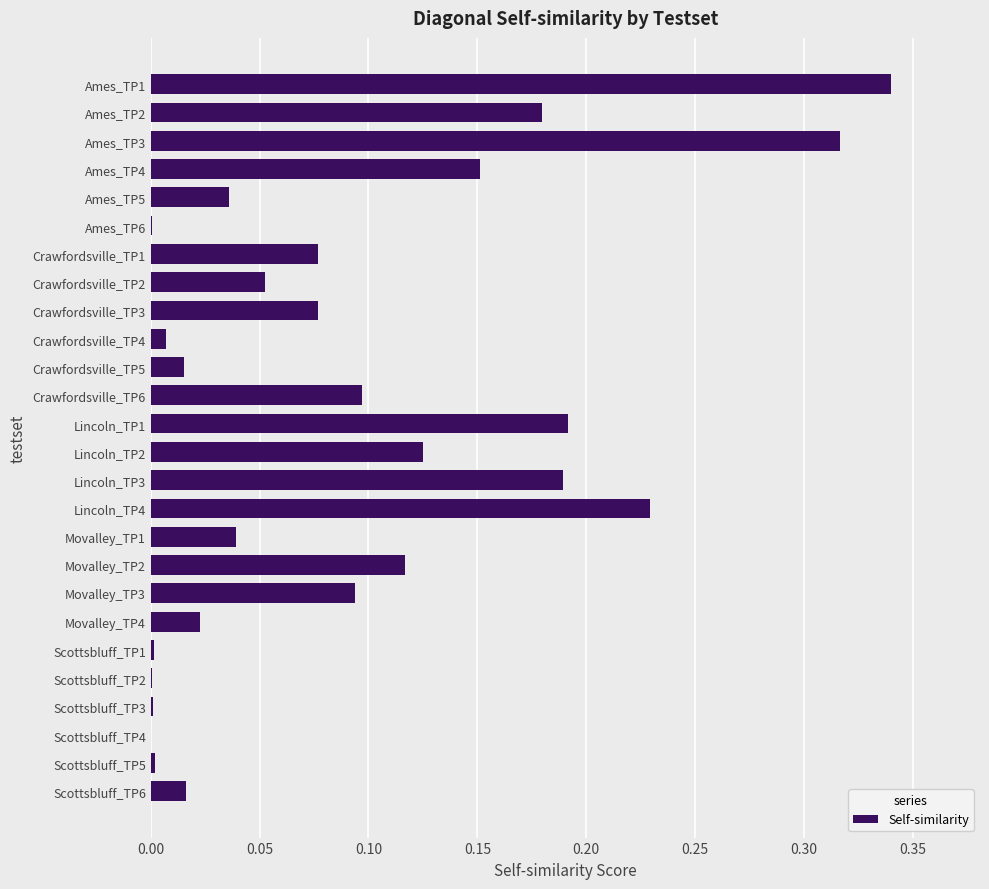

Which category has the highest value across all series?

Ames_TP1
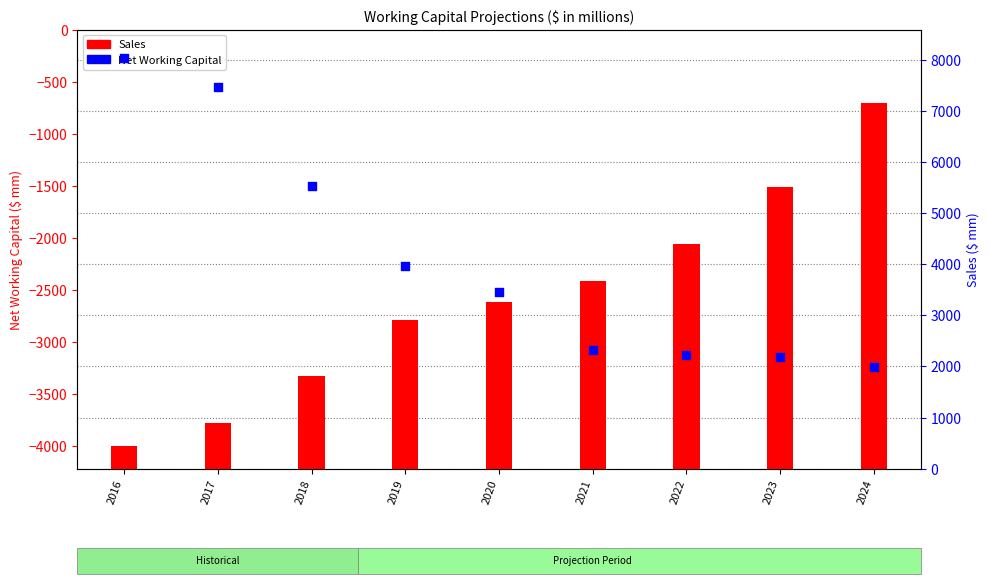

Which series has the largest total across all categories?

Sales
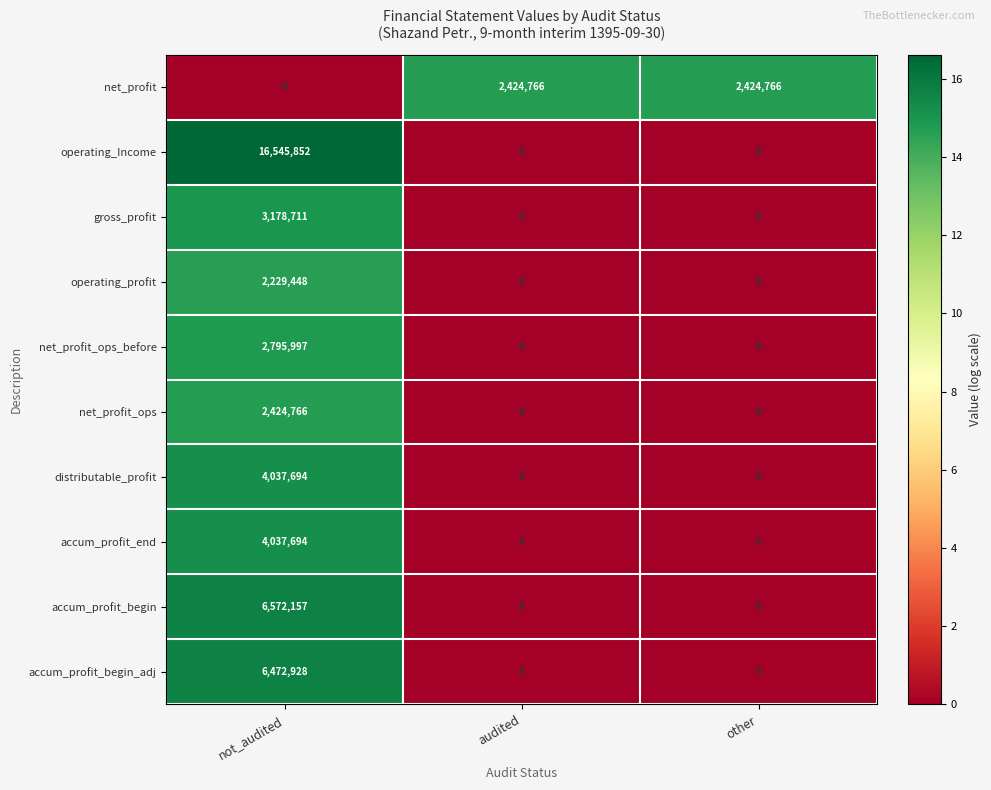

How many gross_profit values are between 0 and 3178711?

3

----

§ Task
Copy out the rows above word for word, leaving out the pictures.

§ Answer to the problem
Which category has the highest value across all series?

Ames_TP1

Which series has the largest total across all categories?

Sales

How many gross_profit values are between 0 and 3178711?

3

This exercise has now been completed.